Performance of the TAURO blanket system associated with a liquid-metal cooled divertor

Abstract

Blankets and divertors are the key components of a fusion power plant due to their large impact on the overall plant design, performance and availability, and on the cost of electricity. This paper recalls the main features of the TAURO blanket, a self-cooled Pb–17Li concept using SiC f/SiC composite as structural material, and describes the most recent thermo-mechanical analyses performed on the blanket. It includes an evaluation of a liquid-metal cooled divertor which could be associated with such a blanket. Investigations were carried out to determine the potential and limits of the blanket and of a liquid-metal cooled divertor in terms of maximum acceptable surface heat flux. The high outlet temperature of the Pb–17Li coolant (800°C) leads to an attractive energy conversion efficiency (>47%) assuming helium-coolant for the secondary circuit.
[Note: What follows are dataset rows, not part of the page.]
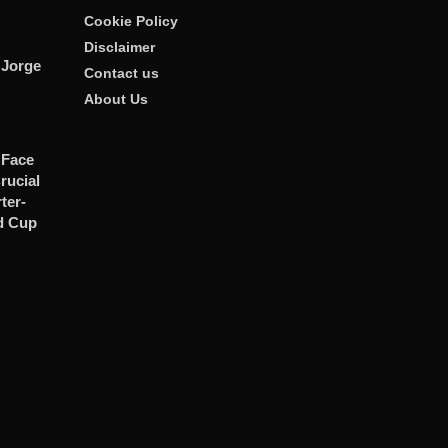
Cookie Policy
Disclaimer
 Jorge
Contact us
About Us
 Face
rucial
er-
d Cup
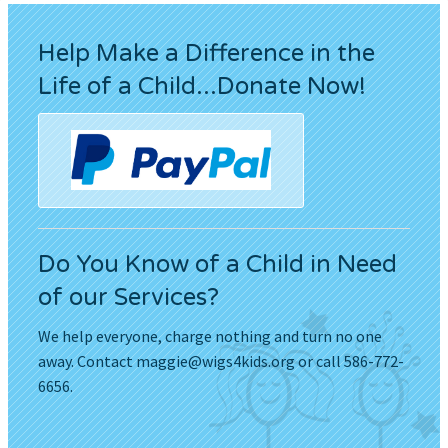
Help Make a Difference in the
Life of a Child...Donate Now!
Do You Know of a Child in Need
of our Services?
We help everyone, charge nothing and turn no one
away. Contact
maggie@wigs4kids.org
or call 586-772-
6656.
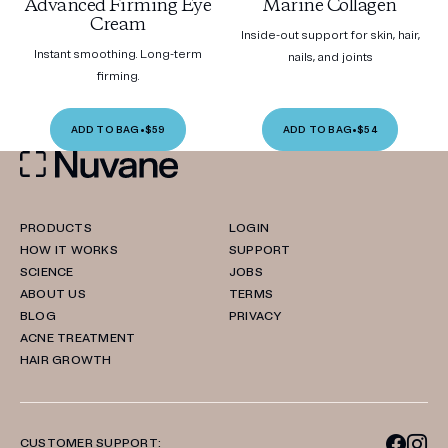
Advanced Firming Eye
Marine Collagen
Cream
Inside-out support for skin, hair,
Instant smoothing. Long-term
nails, and joints
firming.
ADD TO BAG
•
$59
ADD TO BAG
•
$54
PRODUCTS
LOGIN
HOW IT WORKS
SUPPORT
SCIENCE
JOBS
ABOUT US
TERMS
BLOG
PRIVACY
ACNE TREATMENT
HAIR GROWTH
CUSTOMER SUPPORT:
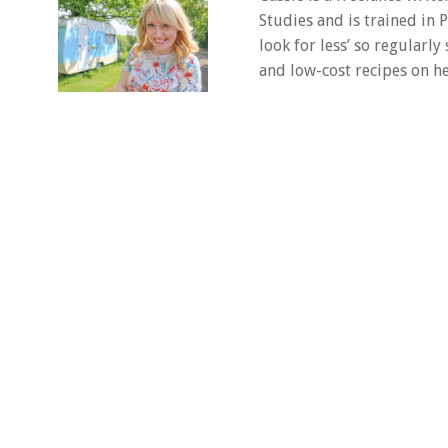
Studies and is trained in
look for less’ so regularly
and low-cost recipes on he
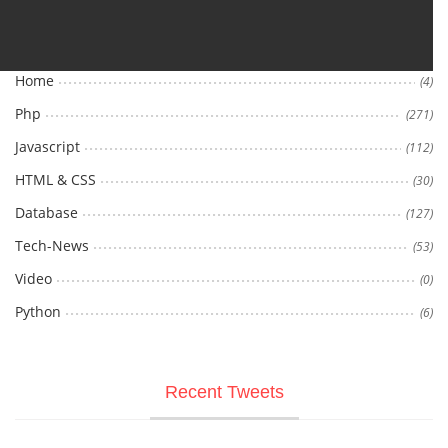
Categories
Home
(4)
Php
(271)
Javascript
(112)
HTML & CSS
(30)
Database
(127)
Tech-News
(53)
Video
(0)
Python
(6)
Recent Tweets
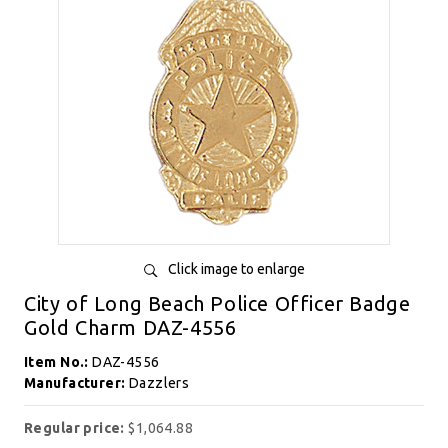
Click image to enlarge
City of Long Beach Police Officer Badge
Gold Charm DAZ-4556
Item No.:
DAZ-4556
Manufacturer:
Dazzlers
Regular price:
$1,064.88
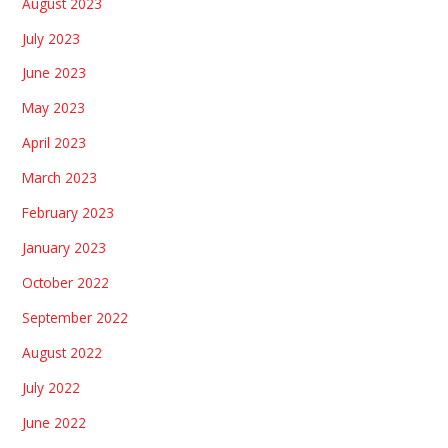
August 2023
July 2023
June 2023
May 2023
April 2023
March 2023
February 2023
January 2023
October 2022
September 2022
August 2022
July 2022
June 2022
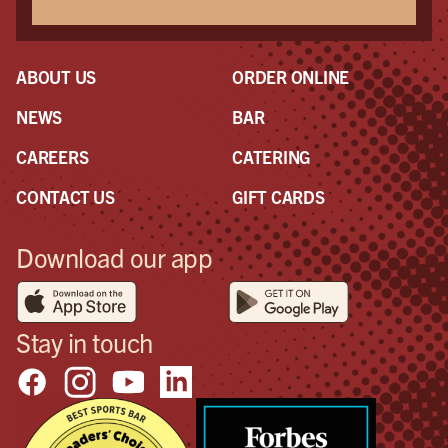
ABOUT US
ORDER ONLINE
NEWS
BAR
CAREERS
CATERING
CONTACT US
GIFT CARDS
Download our app
Stay in touch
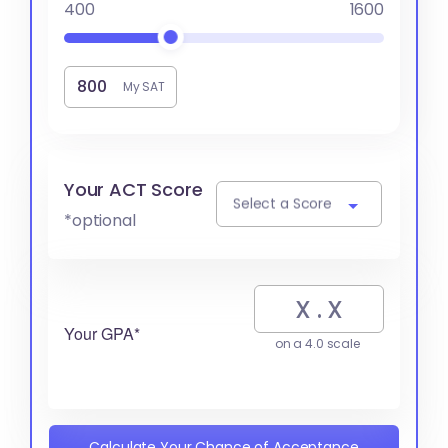
400
1600
My SAT
Your ACT Score
Select a Score
*optional
Your GPA*
on a 4.0 scale
Calculate Your Chance of Acceptance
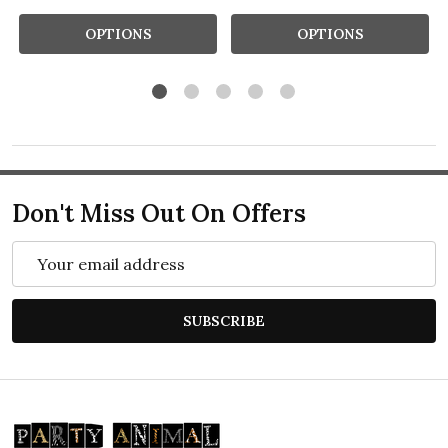
OPTIONS
OPTIONS
Don't Miss Out On Offers
Email
Address
SUBSCRIBE
Footer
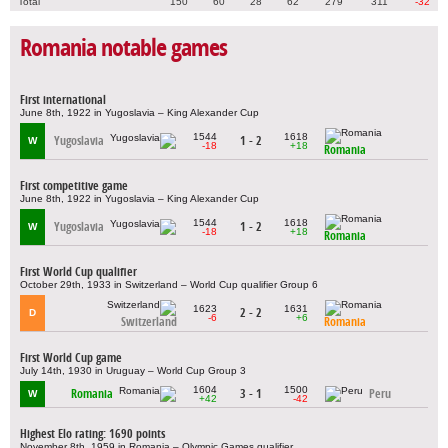
Total
150
60
28
62
279
311
-32
Romania notable games
First international
June 8th, 1922 in Yugoslavia – King Alexander Cup
1544
1618
Yugoslavia
1 - 2
W
-18
+18
Romania
First competitive game
June 8th, 1922 in Yugoslavia – King Alexander Cup
1544
1618
Yugoslavia
1 - 2
W
-18
+18
Romania
First World Cup qualifier
October 29th, 1933 in Switzerland – World Cup qualifier Group 6
1623
1631
2 - 2
D
-6
+6
Switzerland
Romania
First World Cup game
July 14th, 1930 in Uruguay – World Cup Group 3
1604
1500
Romania
3 - 1
Peru
W
+42
-42
Highest Elo rating: 1690 points
November 8th, 1959 in Romania – Olympic Games qualifier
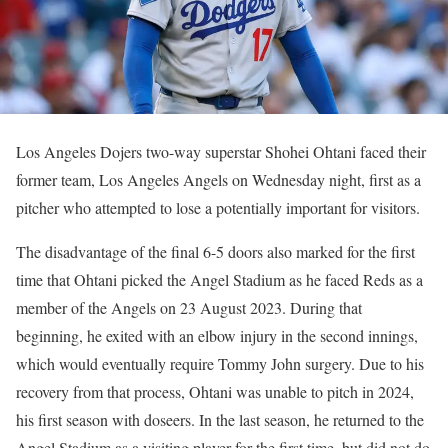
Los Angeles Dojers two-way superstar Shohei Ohtani faced their
former team, Los Angeles Angels on Wednesday night, first as a
pitcher who attempted to lose a potentially important for visitors.
The disadvantage of the final 6-5 doors also marked for the first
time that Ohtani picked the Angel Stadium as he faced Reds as a
member of the Angels on 23 August 2023. During that
beginning, he exited with an elbow injury in the second innings,
which would eventually require Tommy John surgery. Due to his
recovery from that process, Ohtani was unable to pitch in 2024,
his first season with doseers. In the last season, he returned to the
Angel Stadium as a visiting player for the first time, but did not do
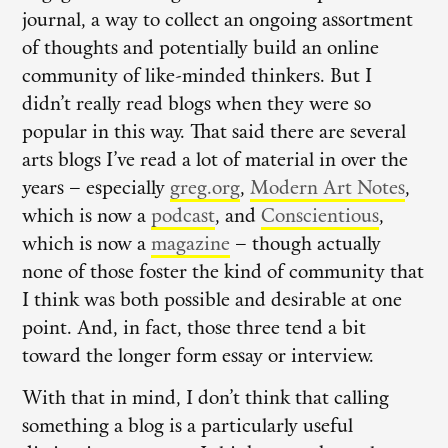
journal, a way to collect an ongoing assortment
of thoughts and potentially build an online
community of like-minded thinkers. But I
didn’t really read blogs when they were so
popular in this way. That said there are several
arts blogs I’ve read a lot of material in over the
years – especially
greg.org
,
Modern Art Notes
,
which is now a
podcast
, and
Conscientious
,
which is now a
magazine
– though actually
none of those foster the kind of community that
I think was both possible and desirable at one
point. And, in fact, those three tend a bit
toward the longer form essay or interview.
With that in mind, I don’t think that calling
something a blog is a particularly useful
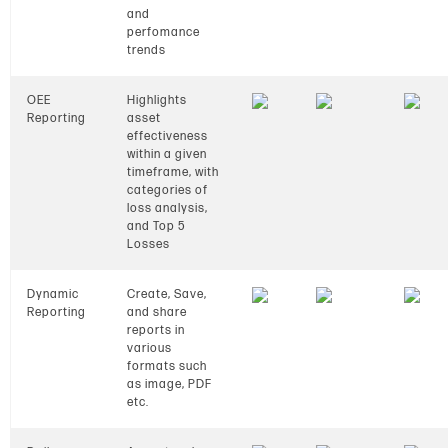
and
perfomance
trends
OEE
Highlights
Reporting
asset
effectiveness
within a given
timeframe, with
categories of
loss analysis,
and Top 5
Losses
Dynamic
Create, Save,
Reporting
and share
reports in
various
formats such
as image, PDF
etc.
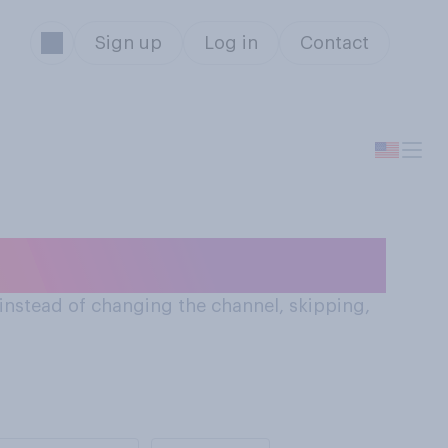
Sign up
Log in
Contact
the radio
 (instead of changing the channel, skipping,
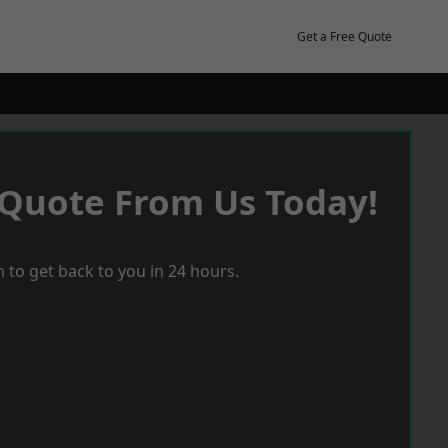
Get a Free Quote
 Quote From Us Today!
 to get back to you in 24 hours.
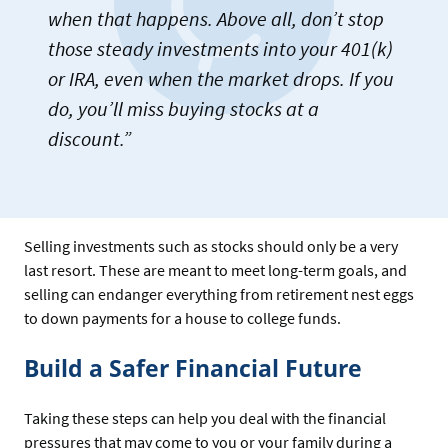
when that happens. Above all, don’t stop
those steady investments into your 401(k)
or IRA, even when the market drops. If you
do, you’ll miss buying stocks at a
discount.”
Selling investments such as stocks should only be a very
last resort. These are meant to meet long-term goals, and
selling can endanger everything from retirement nest eggs
to down payments for a house to college funds.
Build a Safer Financial Future
Taking these steps can help you deal with the financial
pressures that may come to you or your family during a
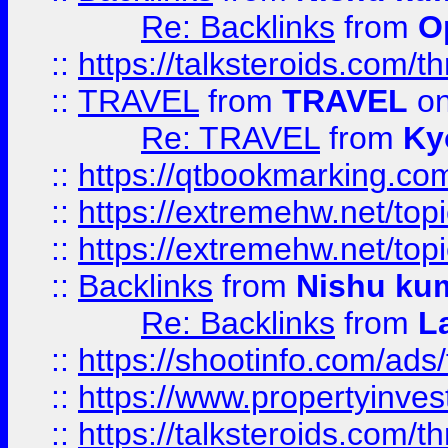
Re: Backlinks
from
O
::
https://talksteroids.com/
::
TRAVEL
from
TRAVEL
on
Re: TRAVEL
from
Ky
::
https://qtbookmarking.com
::
https://extremehw.net/top
::
https://extremehw.net/top
::
Backlinks
from
Nishu ku
Re: Backlinks
from
L
::
https://shootinfo.com/ads
::
https://www.propertyinvest
::
https://talksteroids.com/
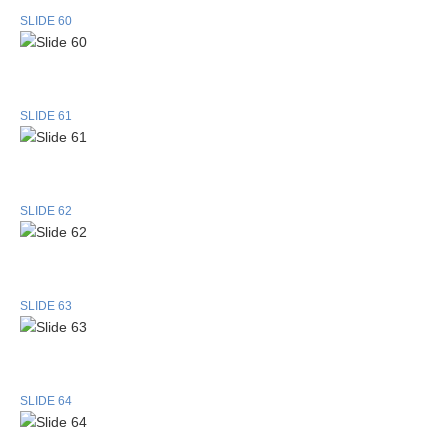
SLIDE 60
SLIDE 61
SLIDE 62
SLIDE 63
SLIDE 64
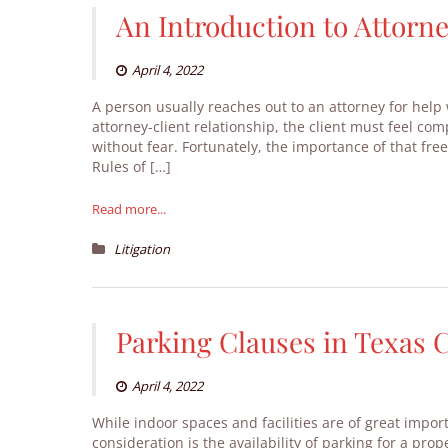
An Introduction to Attorne
April 4, 2022
A person usually reaches out to an attorney for help w
attorney-client relationship, the client must feel com
without fear. Fortunately, the importance of that fre
Rules of […]
Read more...
Litigation
Parking Clauses in Texas
April 4, 2022
While indoor spaces and facilities are of great impo
consideration is the availability of parking for a pr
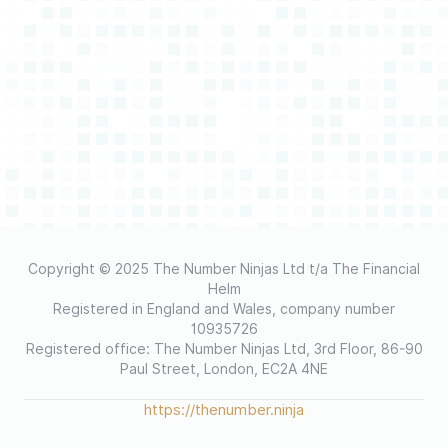
Copyright © 2025 The Number Ninjas Ltd t/a The Financial
Helm
Registered in England and Wales, company number
10935726
Registered office: The Number Ninjas Ltd, 3rd Floor, 86-90
Paul Street, London, EC2A 4NE
https://thenumber.ninja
Special heat exchangers, using SiC f/SiC tubes are envisaged. Thermo-mechanical analyses have pointed out that maximum surface heat flux on FW and divertor could be about 0.65 and <5 MW/m 2, respectively. It is expected that an improvement of the SiC f/SiC modeling, taking into account non linear behavior presently under way, and the use of design criteria adapted to more advanced composites could allow even higher limits.